[Texto de estudo]
As empresas participantes do programa foram classificadas como visionárias, possuindo departamentos e processos voltados para inovação e histórico de relacionamento com startups. Entre as startups, 74% já celebraram contratos com grandes empresas, o que pode indicar certo grau de amadurecimento. O programa está agora na rodada de negócios, em que a indústria está escolhendo as melhores soluções para a sua cadeia de valor. A próxima etapa será validar se a solução desenvolvida é escalável, ou seja, funciona para outros potenciais clientes. Para 2018, espera-se que a ABDI disponibilize mais um relatório de acompanhamento das atividades desenvolvidas no âmbito do programa e um novo concurso nomeado Fasttrack, direcionado para gestores de inovação que nunca trabalharam com startups.
[/Texto de estudo]
[Material fornecido]
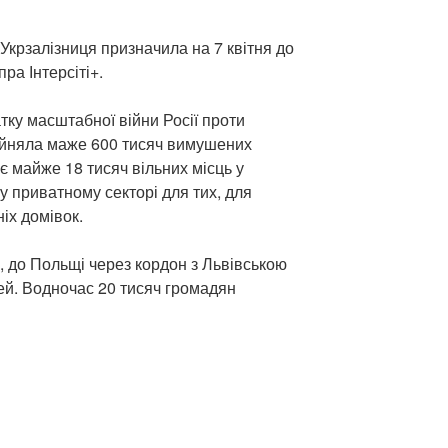
 Укрзалізниця призначила на 7 квітня до
ра Інтерсіті+.
тку масштабної війни Росії проти
ийняла маже 600 тисяч вимушених
 є майже 18 тисяч вільних місць у
у приватному секторі для тих, для
ніх домівок.
я, до Польщі через кордон з Львівською
ей. Водночас 20 тисяч громадян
[/Material fornecido]
Com base no texto sobre o programa de inovação com startups, liste tudo o que as empresas participantes possuem.

- Departamentos voltados para inovação
- Processos voltados para inovação
- Histórico de relacionamento com startups